I'll also add an option to customize this token validity threshold.

Thank you, I can't wait to see how one can deploy your solution in the own home network.

Just for the sake of it, your IoT button can trigger any script?

Good questions. It has been a while since I set up the button. But I quickly checked and yes it triggers a lambda function on AWS which runs node. So technically, I could do some more requests than just the one triggering the feed endpoint.

I'm proposing that because usually the good practice for API keys is that they are to be used to authenticate and obtain an expirable token to be used then for the real thing.

Yeah, you are right. Makes sense.

So this is the sequence of requests, correct?

POST user/reset (create password)
POST user/reset/consume (get a token)
POST POST feeders/{id}/feed

And I need to do this every time I hit the button because the token expires. 👍

Question though: what's the difference for you compared to API keys in that regard? I need a key (email+password) to obtain one that expires to get to the result I want. My code still needs to know the secrets (email+pw in this case). It's the expiration factor, isn't it? 🤔

Dean151 commented 2 years ago

I would say that the process would be two step:

  1. Manually create a password

    POST user/reset (ask for a one time login token)
    POST user/reset/consume (consume one time login token ; provide an authorization token for next steps)
    GET user/me (get your user id)
    PUT user/<id> (update your password)
  2. In your script (with password)

    POST user/login (get an authorization token using email/password)
    POST feeder/<id>/feed (trigger a meal)

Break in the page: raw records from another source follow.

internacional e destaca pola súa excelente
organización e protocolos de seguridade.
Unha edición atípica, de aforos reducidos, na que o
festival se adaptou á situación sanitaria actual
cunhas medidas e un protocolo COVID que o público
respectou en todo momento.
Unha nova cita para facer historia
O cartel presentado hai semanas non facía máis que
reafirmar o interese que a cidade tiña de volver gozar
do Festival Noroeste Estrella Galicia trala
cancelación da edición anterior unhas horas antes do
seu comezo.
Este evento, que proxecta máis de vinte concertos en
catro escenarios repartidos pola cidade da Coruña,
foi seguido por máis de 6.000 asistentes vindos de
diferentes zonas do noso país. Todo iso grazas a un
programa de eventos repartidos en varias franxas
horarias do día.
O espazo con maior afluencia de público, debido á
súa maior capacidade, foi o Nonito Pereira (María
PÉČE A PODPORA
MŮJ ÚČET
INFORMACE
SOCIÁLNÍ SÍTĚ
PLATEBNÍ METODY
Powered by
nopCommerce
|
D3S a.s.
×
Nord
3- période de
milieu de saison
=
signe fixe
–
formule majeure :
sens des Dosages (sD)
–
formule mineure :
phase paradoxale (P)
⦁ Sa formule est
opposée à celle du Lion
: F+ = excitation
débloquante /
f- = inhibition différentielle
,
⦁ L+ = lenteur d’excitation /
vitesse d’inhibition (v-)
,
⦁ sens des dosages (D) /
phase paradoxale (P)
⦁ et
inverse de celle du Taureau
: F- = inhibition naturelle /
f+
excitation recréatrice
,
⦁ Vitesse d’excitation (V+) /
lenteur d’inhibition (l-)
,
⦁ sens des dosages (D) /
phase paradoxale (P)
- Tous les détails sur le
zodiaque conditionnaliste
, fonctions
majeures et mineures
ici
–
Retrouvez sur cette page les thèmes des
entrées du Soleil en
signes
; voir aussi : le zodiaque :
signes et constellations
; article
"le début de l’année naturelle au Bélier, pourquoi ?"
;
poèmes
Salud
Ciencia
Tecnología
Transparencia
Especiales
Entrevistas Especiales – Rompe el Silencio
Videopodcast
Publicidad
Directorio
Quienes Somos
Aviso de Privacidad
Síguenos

Later, with the API token it'll be something like:

POST user/token/consume (use API token to get authorization token)
POST feeder/<id>/feed (trigger a meal)
natterstefan commented 1 year ago

Hi @Dean151,

just for the record, I want to confirm that steps 1 and 2 work flawlessly for my use case but require a server/serverless endpoint available somewhere. It's not a big deal with Vercel, for instance, though.